KEY IDEAS
Courbet's Realism can be understood as part of the wider inquiry into the physical world that occupied science in the nineteenth century. But in his own realm of art, he was most inspired by his distaste for strictures of the French Academy. He rejected Classical or Romantic treatments and instead took humble scenes of country life - subjects usually considered the stuff of minor genre painting - and made them material for great history painting. For this he gained huge notoriety.
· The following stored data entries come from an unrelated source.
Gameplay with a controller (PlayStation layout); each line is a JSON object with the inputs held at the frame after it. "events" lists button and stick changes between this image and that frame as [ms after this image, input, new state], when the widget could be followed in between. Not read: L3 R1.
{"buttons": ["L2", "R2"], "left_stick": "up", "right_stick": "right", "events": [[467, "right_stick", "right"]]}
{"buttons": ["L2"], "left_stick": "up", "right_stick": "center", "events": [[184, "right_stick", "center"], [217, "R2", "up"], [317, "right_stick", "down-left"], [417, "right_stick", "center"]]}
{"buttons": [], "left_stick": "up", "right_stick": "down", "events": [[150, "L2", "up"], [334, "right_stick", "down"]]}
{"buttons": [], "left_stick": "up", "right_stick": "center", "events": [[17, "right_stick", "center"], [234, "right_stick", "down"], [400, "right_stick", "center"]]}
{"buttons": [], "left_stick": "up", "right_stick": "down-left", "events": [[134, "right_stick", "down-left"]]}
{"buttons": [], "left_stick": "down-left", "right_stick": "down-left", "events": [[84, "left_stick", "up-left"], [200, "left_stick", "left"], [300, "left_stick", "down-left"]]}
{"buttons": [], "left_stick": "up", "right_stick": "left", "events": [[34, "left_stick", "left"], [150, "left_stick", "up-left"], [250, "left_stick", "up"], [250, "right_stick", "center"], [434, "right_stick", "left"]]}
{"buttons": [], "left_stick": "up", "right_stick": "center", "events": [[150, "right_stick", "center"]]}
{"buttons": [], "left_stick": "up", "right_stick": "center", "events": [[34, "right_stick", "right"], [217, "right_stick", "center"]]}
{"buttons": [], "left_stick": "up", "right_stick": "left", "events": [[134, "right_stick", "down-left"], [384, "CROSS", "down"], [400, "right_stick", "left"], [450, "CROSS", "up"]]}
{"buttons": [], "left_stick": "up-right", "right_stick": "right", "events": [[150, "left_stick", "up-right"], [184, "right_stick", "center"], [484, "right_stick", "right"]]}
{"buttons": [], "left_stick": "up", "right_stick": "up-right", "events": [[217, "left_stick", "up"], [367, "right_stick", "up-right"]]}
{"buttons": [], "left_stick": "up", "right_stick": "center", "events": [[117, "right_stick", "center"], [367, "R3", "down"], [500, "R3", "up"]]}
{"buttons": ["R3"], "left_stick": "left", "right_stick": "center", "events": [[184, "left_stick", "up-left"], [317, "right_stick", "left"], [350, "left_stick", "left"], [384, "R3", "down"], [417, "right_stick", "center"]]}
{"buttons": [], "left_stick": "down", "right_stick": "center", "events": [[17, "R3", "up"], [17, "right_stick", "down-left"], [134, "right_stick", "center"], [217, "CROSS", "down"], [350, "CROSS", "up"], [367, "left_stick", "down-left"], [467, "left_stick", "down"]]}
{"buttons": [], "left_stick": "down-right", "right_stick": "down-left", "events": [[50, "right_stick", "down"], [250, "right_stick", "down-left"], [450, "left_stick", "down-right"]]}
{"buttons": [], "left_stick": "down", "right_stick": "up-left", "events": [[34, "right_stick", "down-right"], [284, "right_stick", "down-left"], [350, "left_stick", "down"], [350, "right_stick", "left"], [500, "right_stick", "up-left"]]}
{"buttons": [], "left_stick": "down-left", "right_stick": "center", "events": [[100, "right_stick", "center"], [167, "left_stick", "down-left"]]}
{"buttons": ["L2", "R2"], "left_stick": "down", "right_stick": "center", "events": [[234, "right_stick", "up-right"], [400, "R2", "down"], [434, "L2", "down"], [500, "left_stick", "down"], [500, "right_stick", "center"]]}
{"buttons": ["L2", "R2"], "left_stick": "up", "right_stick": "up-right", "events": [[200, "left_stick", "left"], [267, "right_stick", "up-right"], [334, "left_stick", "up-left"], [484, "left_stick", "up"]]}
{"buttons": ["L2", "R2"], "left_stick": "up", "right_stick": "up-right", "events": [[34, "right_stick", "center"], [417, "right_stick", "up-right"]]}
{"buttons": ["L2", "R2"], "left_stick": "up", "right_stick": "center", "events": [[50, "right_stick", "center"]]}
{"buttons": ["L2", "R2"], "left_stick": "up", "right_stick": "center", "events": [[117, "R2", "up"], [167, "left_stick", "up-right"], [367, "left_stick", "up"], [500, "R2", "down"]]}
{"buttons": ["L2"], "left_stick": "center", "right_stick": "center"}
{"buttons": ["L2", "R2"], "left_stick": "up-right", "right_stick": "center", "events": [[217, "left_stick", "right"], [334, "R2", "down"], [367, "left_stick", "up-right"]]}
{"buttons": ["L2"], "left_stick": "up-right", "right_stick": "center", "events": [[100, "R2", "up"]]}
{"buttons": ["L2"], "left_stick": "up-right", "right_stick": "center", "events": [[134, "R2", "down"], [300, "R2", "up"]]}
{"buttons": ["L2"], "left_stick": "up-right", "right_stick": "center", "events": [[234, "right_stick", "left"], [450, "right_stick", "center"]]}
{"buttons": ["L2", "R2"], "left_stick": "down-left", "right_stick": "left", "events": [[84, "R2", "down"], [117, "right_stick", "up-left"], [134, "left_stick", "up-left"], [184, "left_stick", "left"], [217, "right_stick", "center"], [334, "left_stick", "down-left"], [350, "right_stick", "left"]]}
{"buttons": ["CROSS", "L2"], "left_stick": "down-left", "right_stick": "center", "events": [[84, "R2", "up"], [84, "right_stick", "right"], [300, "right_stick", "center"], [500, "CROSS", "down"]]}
During the Paris Commune of 1871, Courbet briefly abandoned painting for a role in government. This was characteristic of his left-wing commitments. His art was not overtly political, but in the context of the time, he was not ignored as he expressed ideas of equality by heroicizing ordinary individuals, painting them at great scale and refusing to hide their imperfections.
In the process of clearing away the rhetoric of Academy painting, Courbet often settled on compositions that seemed collaged and crude to prevailing sensibilities. At times he also abandoned careful modeling in favor of applying paint thickly in broken flecks and slabs. Such stylistic innovations made him greatly admired by later modernists that promoted liberated compositions and amplified surface texture.
Instead of being completely reliant on the state-run Salon system, Courbet pioneered the solo retrospective as a private commercial venture, an approach that many later renegade artists followed.